The Starkness of the Badlands

by hopesfrenzy

In the summer of 2014, Stéphane and I drove across the country to move him to Michigan for graduate school. And these are the Badlands. Rugged hills, sharp pinnacles, backdropped against each other until you can’t tell where one ridge ends and another begins. Without a bit of contrast, even the photographs are difficult to decipher, let alone them in person. Desert hills, they seem, with little vegetation. As far as the eye could see.

Of course, they aren’t void of life. Bighorn sheep, prairie dogs, bison and plenty of plant life does exist and actually thrives here. It only took one left turn and few minutes into Badlands National Park for us to find animals: a herd of bighorn sheep! The sheep were quiet, standing and walking along the edge of the cliff. The tourists, stopped on the side of the road, wandered closer, taking photos. Myself included. Already I was falling in love with the place.

The sheep were quiet, standing and walking along the edge of the cliff. The cliffs were barely thick enough for the sheep to stand on them — testament to their natural abilities.

Surrounding the north side of the Badlands are these flat prairies, oddly juxtaposed next to the cliff drops. And, along the road, the prairie dogs in Badlands National Park were total hams! Stéphane and I drove through Prairie Dog town, where they sat by the road in their holes, yipping away! I took way too many pictures of the prairie dogs. Woops.
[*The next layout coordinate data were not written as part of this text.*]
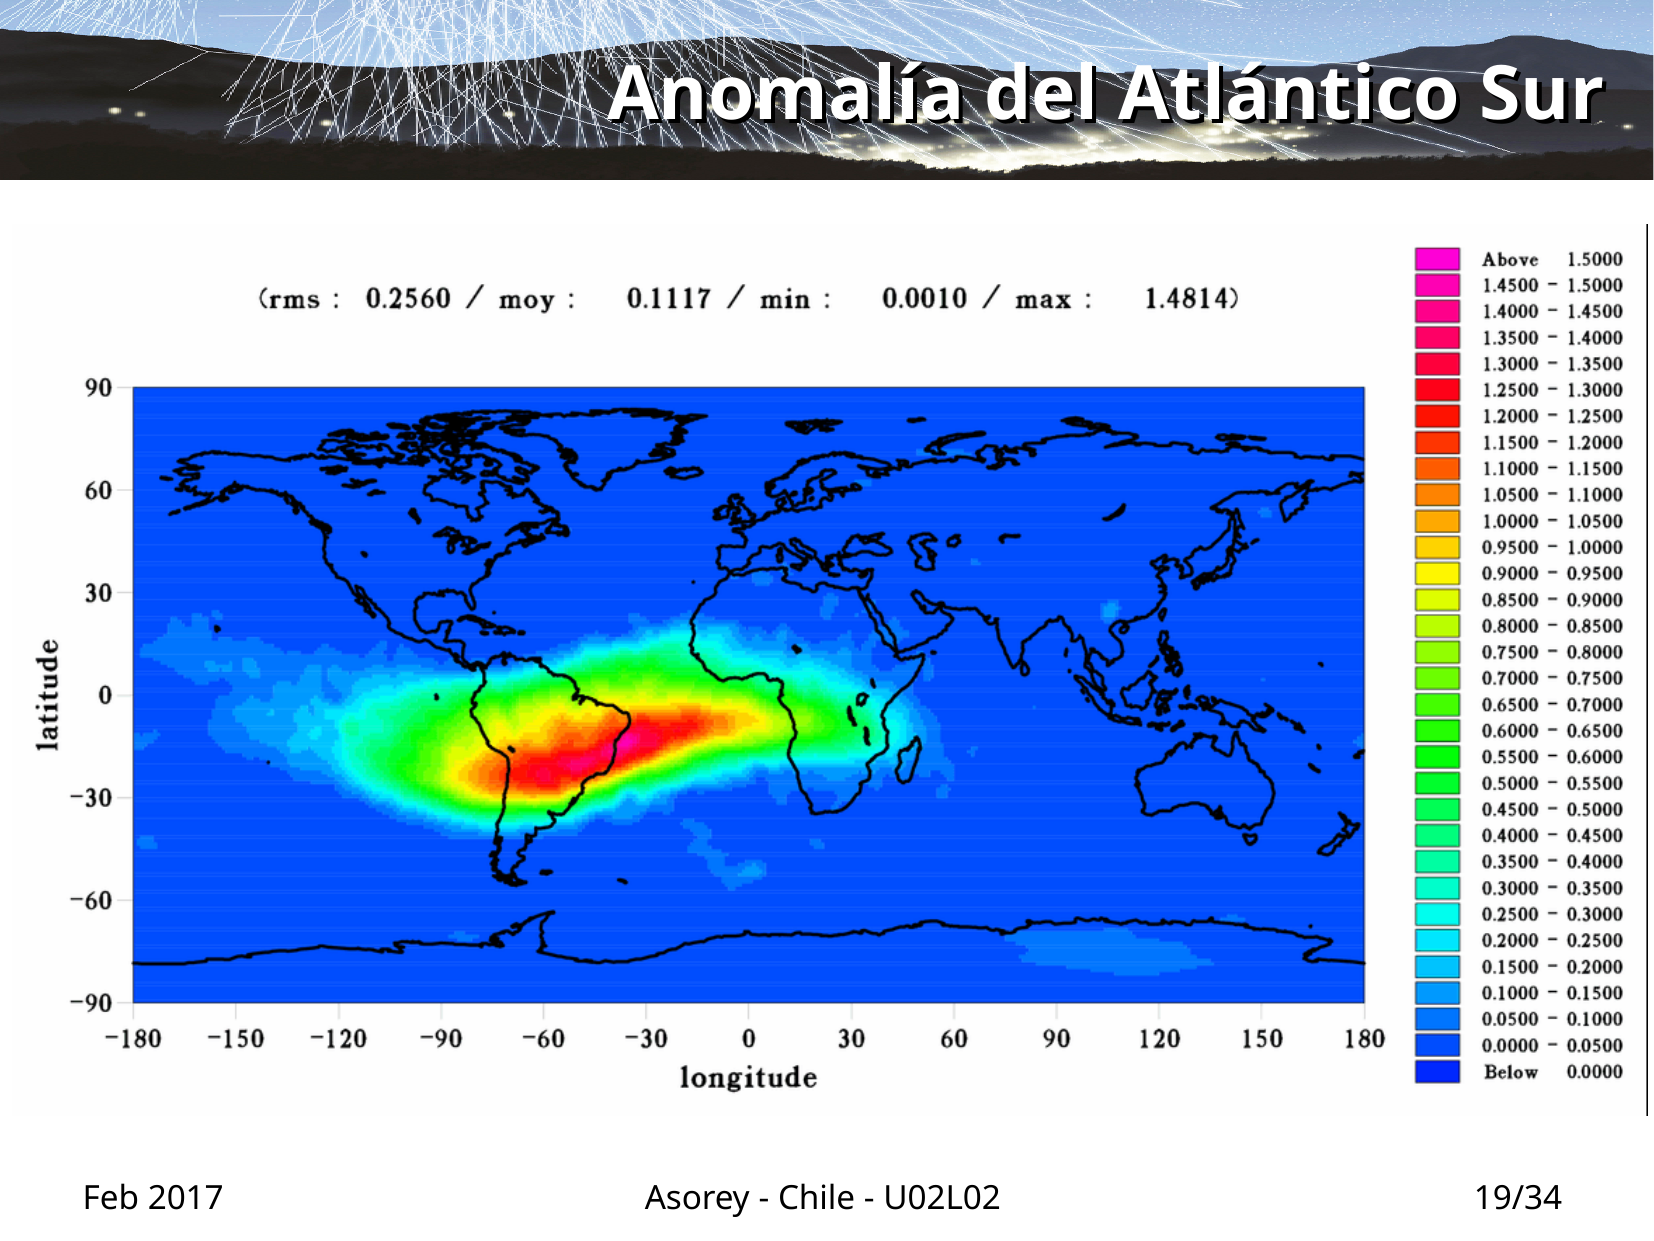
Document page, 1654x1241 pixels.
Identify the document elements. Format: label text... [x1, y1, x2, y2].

title Anomalía del Atlántico Sur [45, 15, 1606, 166]
picture [12, 224, 1648, 1116]
picture [0, 0, 1654, 180]
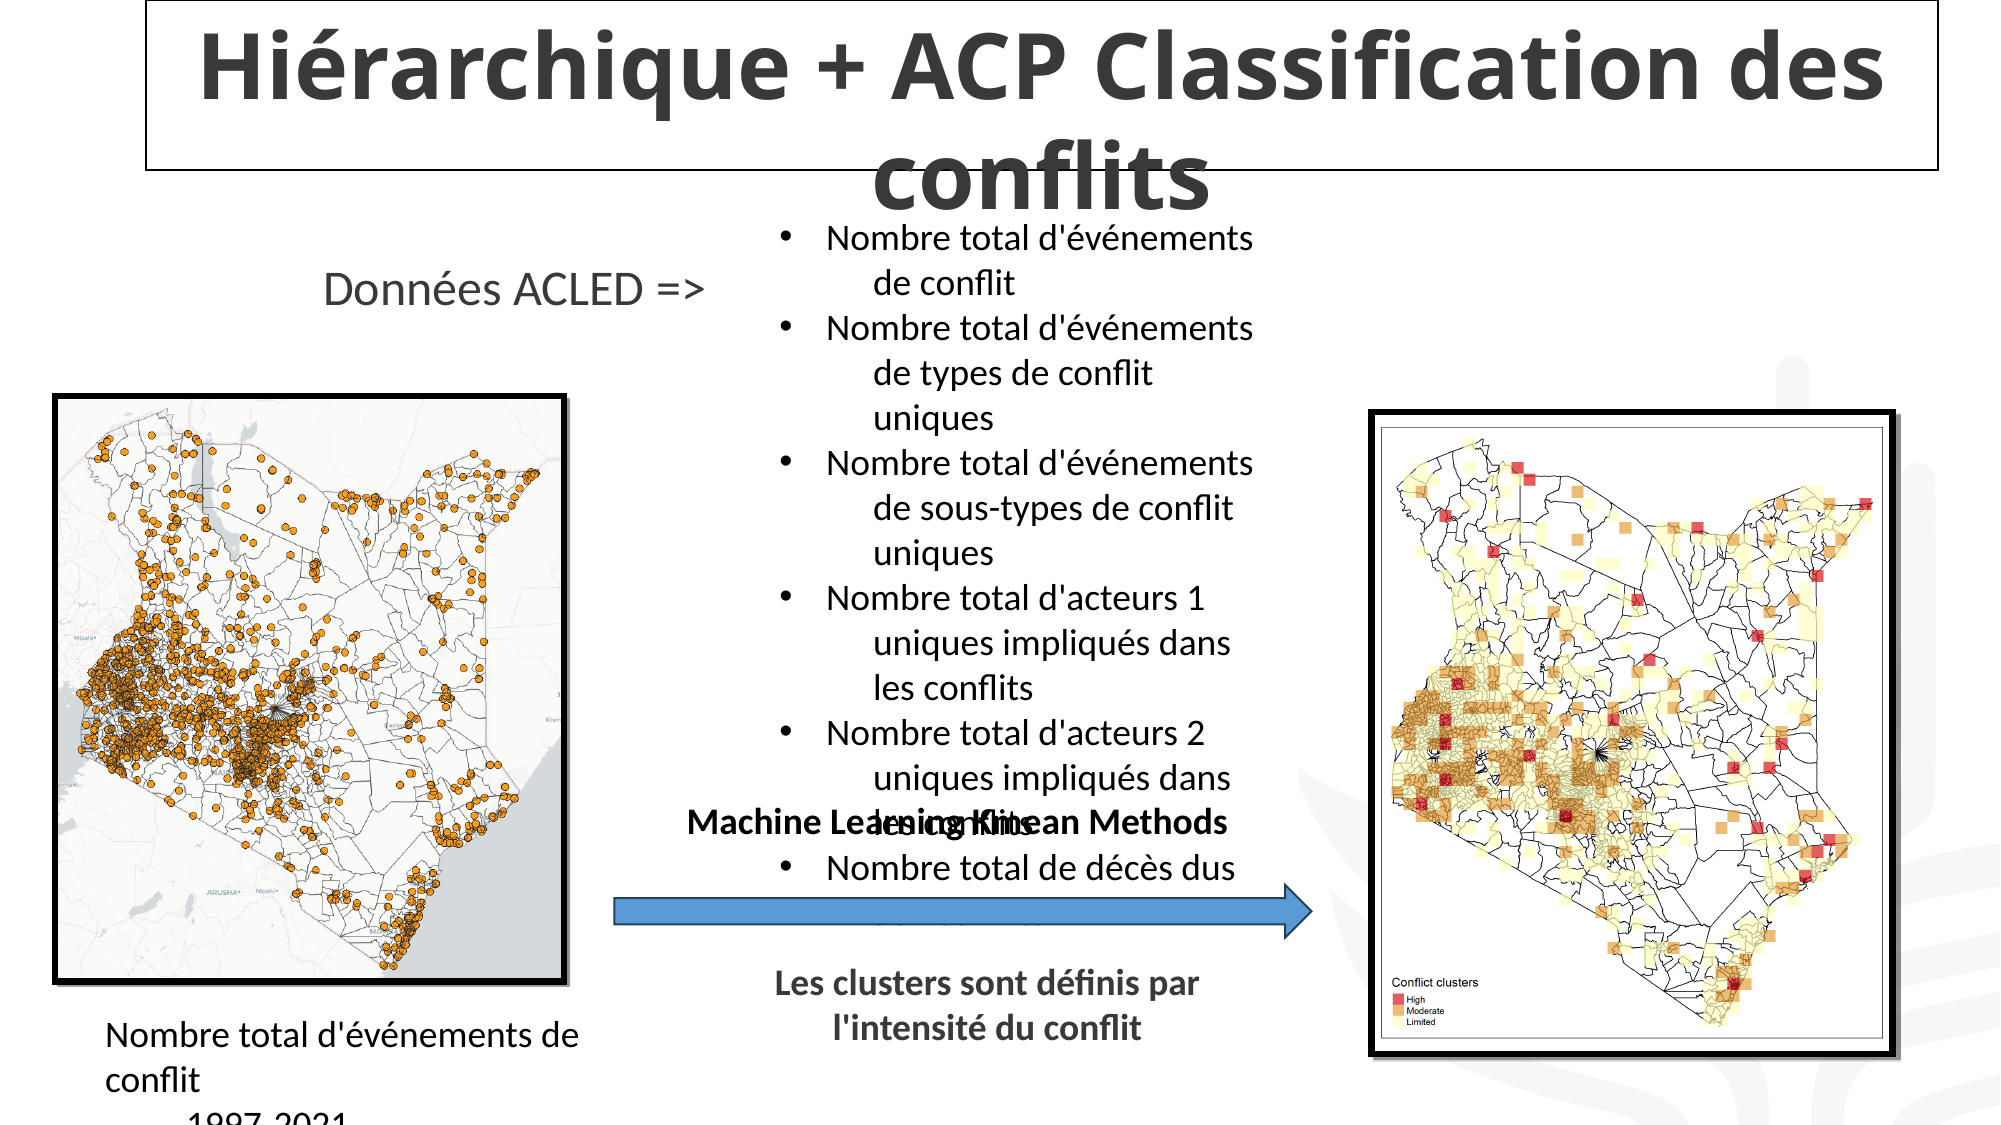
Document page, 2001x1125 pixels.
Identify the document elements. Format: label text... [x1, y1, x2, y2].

Across from the Prairie Dog town, I crossed the empty road and found a trail leading down down down into the Badlands. I immediately trolled down the path — Stéphane on the other hand, couldn’t handle the prospect of snakes or bugs or something and stayed behind. I walked a few hundred feet. All I could see was him at the top of the ridge (taking pictures of me), the hills in the distance and around me, and the dry dirt beneath my feet.

One of our final stops in the Badlands was the fossil bed area, where we trekked off the wooden path, among the strange formations. Spires surrounded us, too steep to climb.

All in all, we drove from Seattle to Minneapolis where I flew back to the PNW. On the way, we went through Spokane, Coeur d’Alene, Montana, Yellowstone, the Black Hills, Wall, the Badlands, Pierre and Sioux Falls before arriving in Minnesota. It was an incredible journey filled with many adventures, amazing sights and much time together.